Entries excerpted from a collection
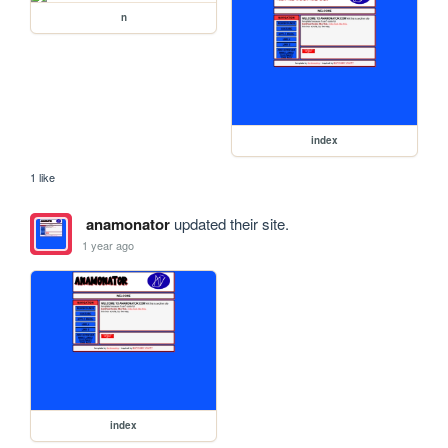
n
index
1 like
anamonator
updated their site.
1 year ago
index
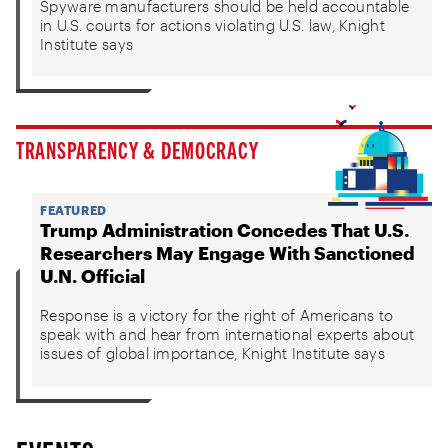
Spyware manufacturers should be held accountable
in U.S. courts for actions violating U.S. law, Knight
Institute says
TRANSPARENCY & DEMOCRACY
FEATURED
Trump Administration Concedes That U.S.
Researchers May Engage With Sanctioned
U.N. Official
Response is a victory for the right of Americans to
speak with and hear from international experts about
issues of global importance, Knight Institute says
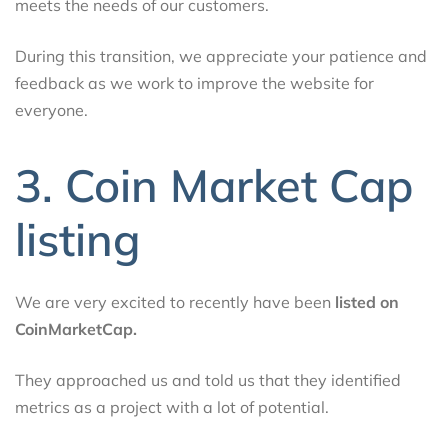
meets the needs of our customers.
During this transition, we appreciate your patience and
feedback as we work to improve the website for
everyone.
3. Coin Market Cap
listing
We are very excited to recently have been
listed on
CoinMarketCap.
They approached us and told us that they identified
metrics as a project with a lot of potential.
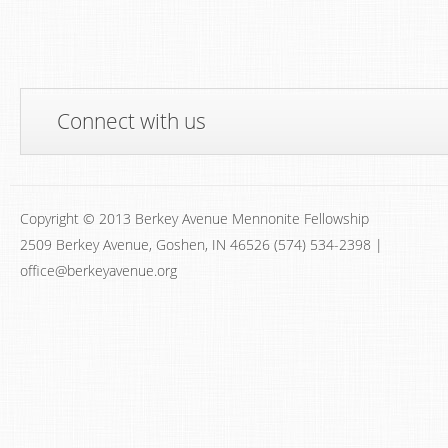
Connect with us
Copyright © 2013 Berkey Avenue Mennonite Fellowship
2509 Berkey Avenue, Goshen, IN 46526 (574) 534-2398 |
office@berkeyavenue.org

Job item:
Rewrite the text of all the entries above, replacing each "index" with "home" and changing nothing else. Leave the pictures out of your answer.

Reply to the exercise:
n
home
1 like
anamonator
updated their site.
1 year ago
home
Spyware manufacturers should be held accountable
in U.S. courts for actions violating U.S. law, Knight
Institute says
TRANSPARENCY & DEMOCRACY
FEATURED
Trump Administration Concedes That U.S.
Researchers May Engage With Sanctioned
U.N. Official
Response is a victory for the right of Americans to
speak with and hear from international experts about
issues of global importance, Knight Institute says
meets the needs of our customers.
During this transition, we appreciate your patience and
feedback as we work to improve the website for
everyone.
3. Coin Market Cap
listing
We are very excited to recently have been
listed on
CoinMarketCap.
They approached us and told us that they identified
metrics as a project with a lot of potential.
Connect with us
Copyright © 2013 Berkey Avenue Mennonite Fellowship
2509 Berkey Avenue, Goshen, IN 46526 (574) 534-2398 |
office@berkeyavenue.org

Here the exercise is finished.